§ **Problem to solve**:
Count the lines of the records that contain the word "sont" and reply with the number alone.

[Collection entries]
========================================================================
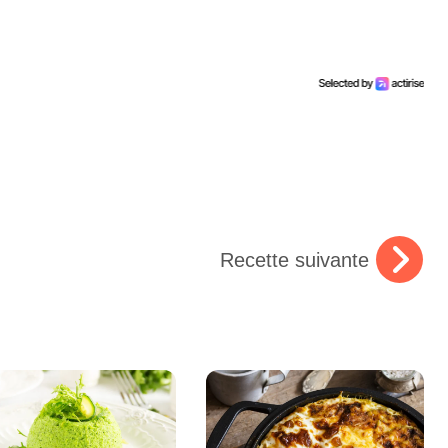
Recette suivante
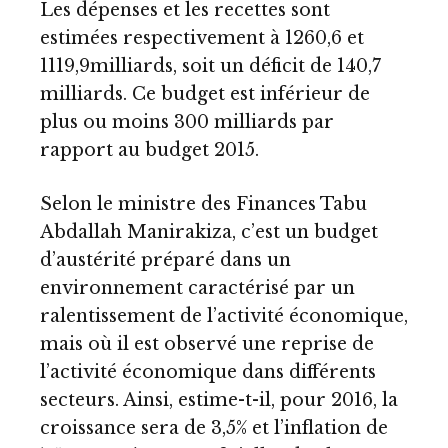
Les dépenses et les recettes sont
estimées respectivement à 1260,6 et
1119,9milliards, soit un déficit de 140,7
milliards. Ce budget est inférieur de
plus ou moins 300 milliards par
rapport au budget 2015.
Selon le ministre des Finances Tabu
Abdallah Manirakiza, c’est un budget
d’austérité préparé dans un
environnement caractérisé par un
ralentissement de l’activité économique,
mais où il est observé une reprise de
l’activité économique dans différents
secteurs. Ainsi, estime-t-il, pour 2016, la
croissance sera de 3,5% et l’inflation de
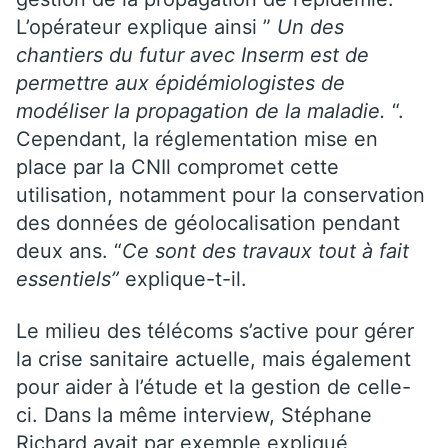
L’opérateur explique ainsi ”
Un des
chantiers du futur avec Inserm est de
permettre aux épidémiologistes de
modéliser la propagation de la maladie.
“.
Cependant, la réglementation mise en
place par la CNIl compromet cette
utilisation, notamment pour la conservation
des données de géolocalisation pendant
deux ans. “
Ce sont des travaux tout à fait
essentiels”
explique-t-il.
Le milieu des télécoms s’active pour gérer
la crise sanitaire actuelle, mais également
pour aider à l’étude et la gestion de celle-
ci. Dans la même interview, Stéphane
Richard avait par exemple expliqué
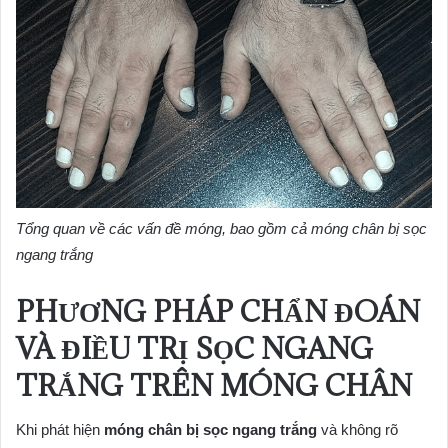
Tổng quan về các vấn đề móng, bao gồm cả móng chân bị sọc
ngang trắng
PHƯƠNG PHÁP CHẨN ĐOÁN
VÀ ĐIỀU TRỊ SỌC NGANG
TRẮNG TRÊN MÓNG CHÂN
Khi phát hiện
móng chân bị sọc ngang trắng
và không rõ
========================================================================
§ **Task output**:
2